There are plenty of reasons not to like JJ72’s debut album, which appeared everywhere else last August but just being released here now, if that’s what you want to do. Hell, start anywhere.
You want to hate them for being young and pretty? Go right ahead. Singer/songwriter/guitarist Mark Greaney and bassist/indie pin-up girl Hillary Woods are both 20, and drummer Fergal Matthews is 21. They’re all really cute and wear a lot of black and seem very intelligent and middle-class and angsty. If this disgusts you, so be it.
If you’re the kind of person who hates derivative bands, then step right up and hate JJ72. They sound like a lot of other groups here, most prominently The Bends-era Radiohead (sweeping self-pitying ballads); Oasis (huge hooky choruses that seem like any of us could have written them); the Zombies (“Not Like You”); mid-period Pixies (“Algeria”); Nirvana’s first album (“Bumble Bee”); Smashing Pumpkins (they admit to stealing the drum track to “Long Way South” straight from “1979”)—the game goes on and on. And although they don’t seem like they’re doing it on purpose, the facts remain what they are.
Pick on anything you want. Wanna make fun of Greaney’s soprano voice? Well, first you’ll have to answer, honestly, that it’s one of the great rock voices of our time, because it is. He can sneer, he can whisper, he can keen like a freakin’ banshee, and he can just stand there and belt it out at pitches that can bend silverware. But his voice is really high. Like Geddy Lee high, especially when he gets excited. So laugh at that if you must.
And there are so many god-awfully horrible lyrics here that dissing them is almost too easy. A lot of these songs are full of art-school wankery: “I saw you in a river / Of stardust and golden spray / Was sent down by the good sun / It covered you and made you shine” (“Undercover Angel”) should suffice to prove my point, but I’ll throw in another howler from “Improv”: “Stumbling through patches of flowered mortality / My daze is special / You’re my goddess to be”. B’jayzus, that’s some icky poetry and for shure.
But damn it all if JJ72 doesn’t rise above its weaknesses nevertheless. Mark Greaney might never appear in the Norton Anthology of Rock Lyrics, but he knows how to write a götterdämmerung of a song. He could be singing a laundry list in the verses for all I care; by the time this man gets to the chorus of a song he’s holding me firmly in the palm of his hand, and I feel very comfortable there. This is a combination of his great voice, ace chord changes, and an absolutely obsessive commitment to every single song he sings. He means every corny and ill-chosen and naïve word he belts out with that great voice, and there is no way to escape his gravitational field. He’s got vocal charisma, does young Mark. And when that charisma meets up with lyrics that actually resonate, watch out: you’ll need a whole box of Kleenex just to get through “Oxygen”.

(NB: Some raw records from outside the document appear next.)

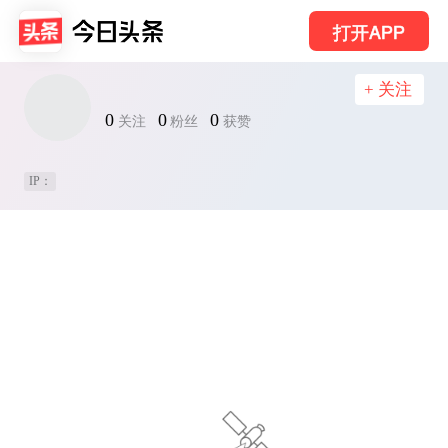
打开APP
+ 关注
0
0
0
关注
粉丝
获赞
IP：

He’s also got a stomping backing band in Woods and Matthews. They’re not just back there messing around—they’re serious about driving points home. Greaney doesn’t take any guitar solos; he just tries to keep up with his superb band. There’s something about their sound that reminds me of a power-pop Doves, but this is a much younger sound. It’s the sound of naked ambition. It’s the sound of rock and roll.
So laugh all you want at these three adorable little people. They’re ridiculous and silly and unnecessary and they just don’t care. That’s why I love them.